Conceptually, the workflow looked like this:
Upon reflection, I realized that this approach was somewhat naive and didn’t fully capture how I actually conduct research. So, I began by mapping out my internal research flow—as much as I’m consciously aware of it. I also wanted to preserve its state-machine structure for various reasons.
The result is a bit more chaotic but aligns more closely with how I process information. It reflects how I recall certain things in a vague, hint-driven manner (search cues), how I leverage bookmarks and documents, and, more importantly, how I use mental models and a conceptual graph of ideas, relationships, and attributes—one might even call it a mental ontology.
With that in mind, I decided to implement the lowest-hanging fruit—memory. For those familiar with AI Agents, it is one of the most common components. Typically, this component involves ingesting data into a Vector DB and retrieving it based on similarity, which naturally leans toward a certain “vagueness.”
Implementation
I was less surgical this time, making more substantial changes to the backend. I also began addressing the technical debt of the original project from Google.
Check it out: https://github.com/eyal-lantzman/personal-ai
Graph State: About 40% of the changes focused on state management:
Initial State – Inputs to the agent
Intermediate State – The core state of the agent, where everything converges
Final State – The agent’s output
I also introduced BaseState since messages are needed across all states.

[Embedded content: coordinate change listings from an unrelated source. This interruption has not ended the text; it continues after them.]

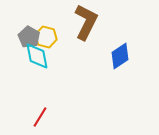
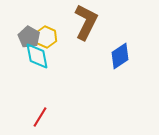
yellow hexagon: rotated 10 degrees clockwise
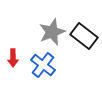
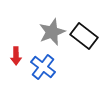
red arrow: moved 3 px right, 2 px up
blue cross: moved 2 px down
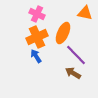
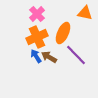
pink cross: rotated 21 degrees clockwise
brown arrow: moved 24 px left, 16 px up
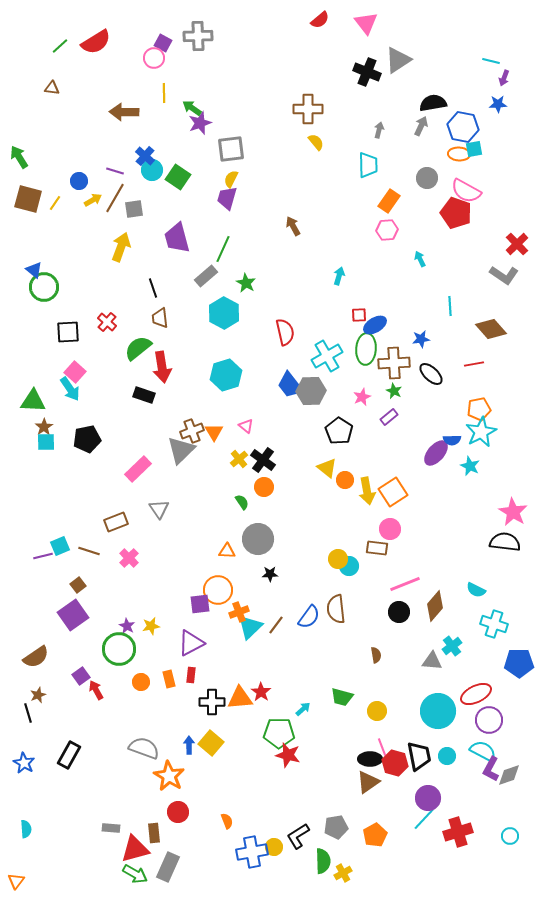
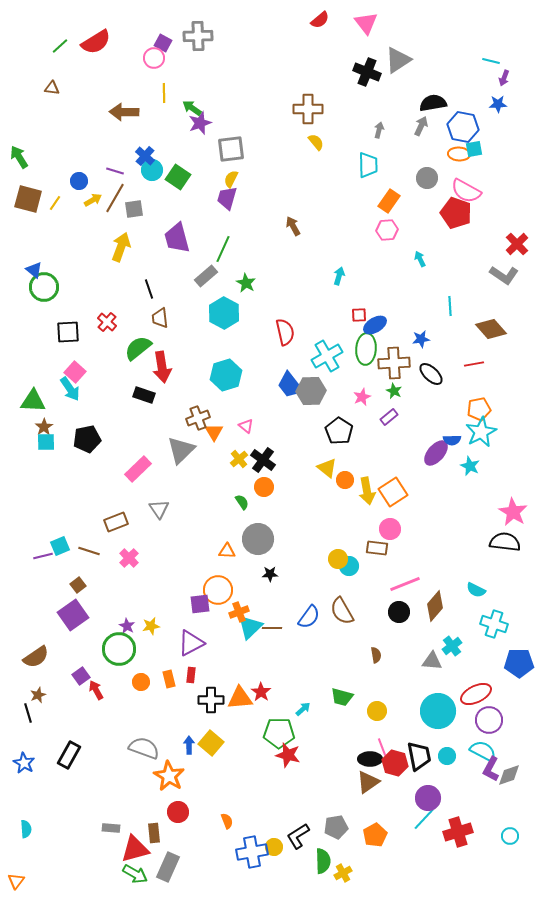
black line at (153, 288): moved 4 px left, 1 px down
brown cross at (192, 431): moved 6 px right, 13 px up
brown semicircle at (336, 609): moved 6 px right, 2 px down; rotated 24 degrees counterclockwise
brown line at (276, 625): moved 4 px left, 3 px down; rotated 54 degrees clockwise
black cross at (212, 702): moved 1 px left, 2 px up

Additionally, I added OverallState, which provides LangGraph with complete state information, allowing it to seamlessly manage channels as inputs/outputs for various methods.
Graph Execution: Another 40% of the changes focused on execution:
Added reconciliation with langmem for memory search and management, using InMemoryStore for the current implementation.

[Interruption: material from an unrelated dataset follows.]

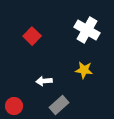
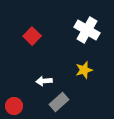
yellow star: rotated 24 degrees counterclockwise
gray rectangle: moved 3 px up
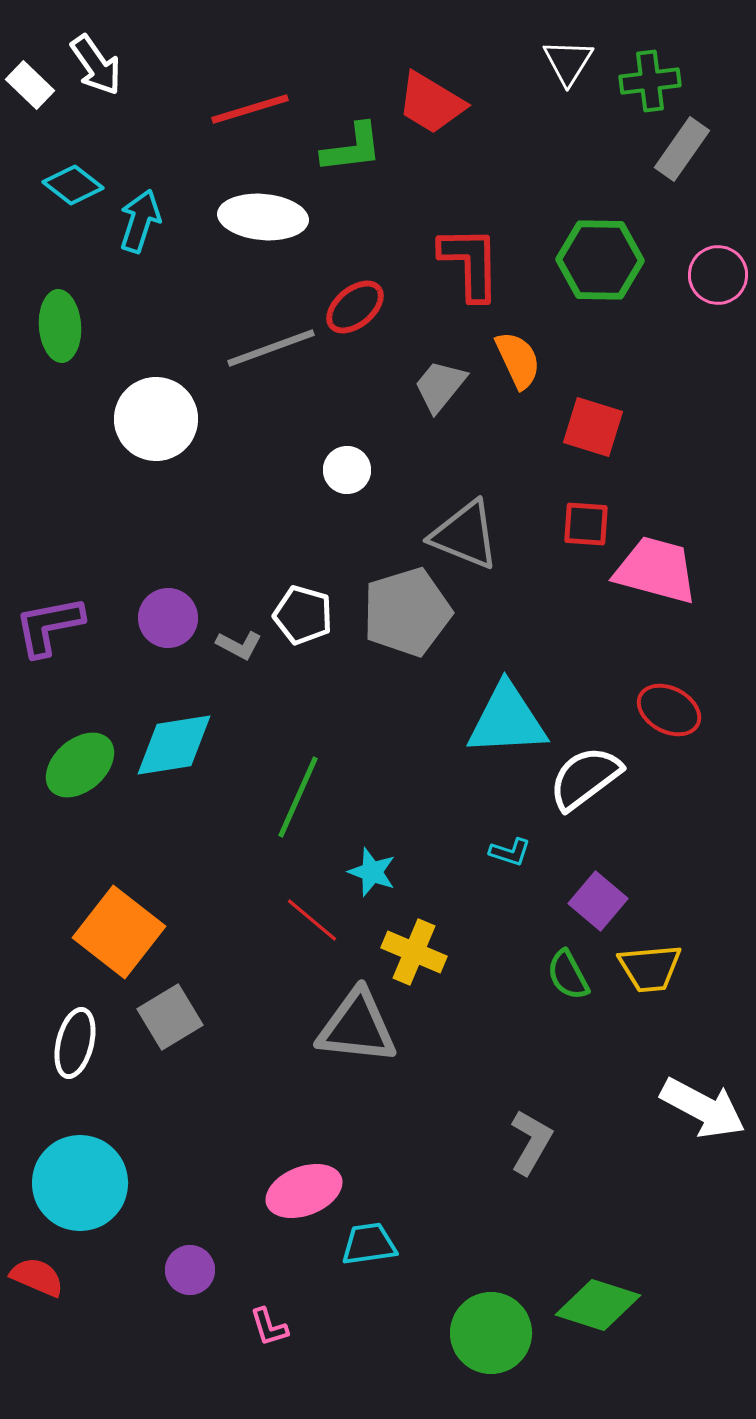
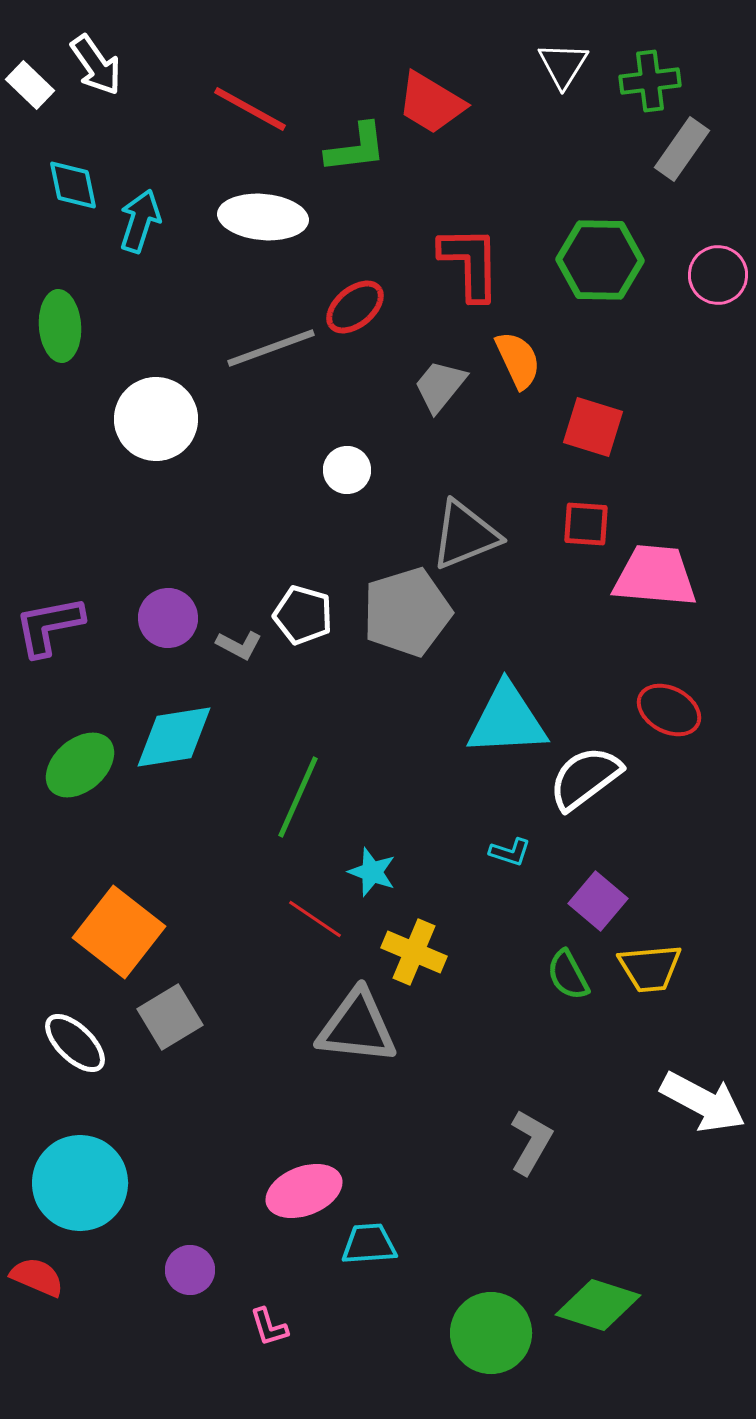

Introduced parallel recollection, running alongside web research
Added an inferred region to web research, based on language, spelling, style, and location data
Observations and Learnings
As I reflected on my thought process, I realized that my career journey has shaped the way I approach problems—or at least how I describe them. Concepts like ontology, graphs, and reconciliation have become central to my reasoning. This led me to wonder: how do others think about and articulate their research processes?
LangGraph’s approach to managing data through channels that map to fields in state objects (TypedDict or Pydantic) is quite powerful and interesting. However, it requires a fairly deep understanding of low-level LangGraph mechanics to avoid data loss. You can learn more here.
LangMem is a small wrapper around LangGraph stores, but it offers intriguing areas for exploration, such as prompt optimization and knowledge extraction.
Even if the AI Agent runs and generates output for me, how do I know I can trust its results?
At what points in the process should I intervene to ensure that the "mental graph" remains coherent?
I need to add more tests for the graph—the overall state machine.
Since AI is non-deterministic, I had to run some tests multiple times to establish a reasonable level of confidence in the results.
Future Work
Tests are high on the priority list, as complexity will only increase from here.
There are a few technical TODOs I need to revisit—some are obvious bugs, some are enhancements, and some are ideas for the future.
Then there are all the concepts from the introduction, which will require significant effort to refine and incorporate.
I also need to introduce human-in-the-loop verifications and clarifications, alongside reference checks. These are essential for ensuring I can trust the AI Agent’s output, especially in areas where my own knowledge is limited.
Wrap up
I used mindfulness to better understand my thought process, which helped me identify the capabilities I wanted in my personal AI project. However, it didn’t really help me pinpoint the ones necessary to trust an AI system’s outcomes—since I know how flawed its responses can be, even when they’re well-articulated.
Everything I write are my opinions and perspectives and do not represent my past, current of future employers.
Is the trust in the result from an AI a function of the result or a function of the AI? Meaning, we trust in answers on the basis of prior experience in relation to the previous answers that have been confirmed to be true. This implies a verification feedback loop. Generating multiple results and averaging over the set is a popular way of verification in AI, but that strikes me somehow as echo-chambery. Maybe breaking the walls of that chamber through use of different models for some generations and validation can help here. Ultimately, it seems, that one cannot verify the correctness of an answer without applying. It is shifting the focus towards the “undo” space - if one can undo the results for “free” there is no need to trust the answer prior. This assumes that we can verify the result of application is desired (evaluation over measurement in a different space) and that it can be undone at acceptable cost, which can not always be even possible - “let me amputate this limb; looks unnecessary - said AI” 😀. Introducing Human-In-The-Loop as an element of ensemble verification prior to execution is a cheat that can help in early stages. It can generalise better if we can identify qualified humans, but is really “just” an optimisation over the original done-by-human scenario.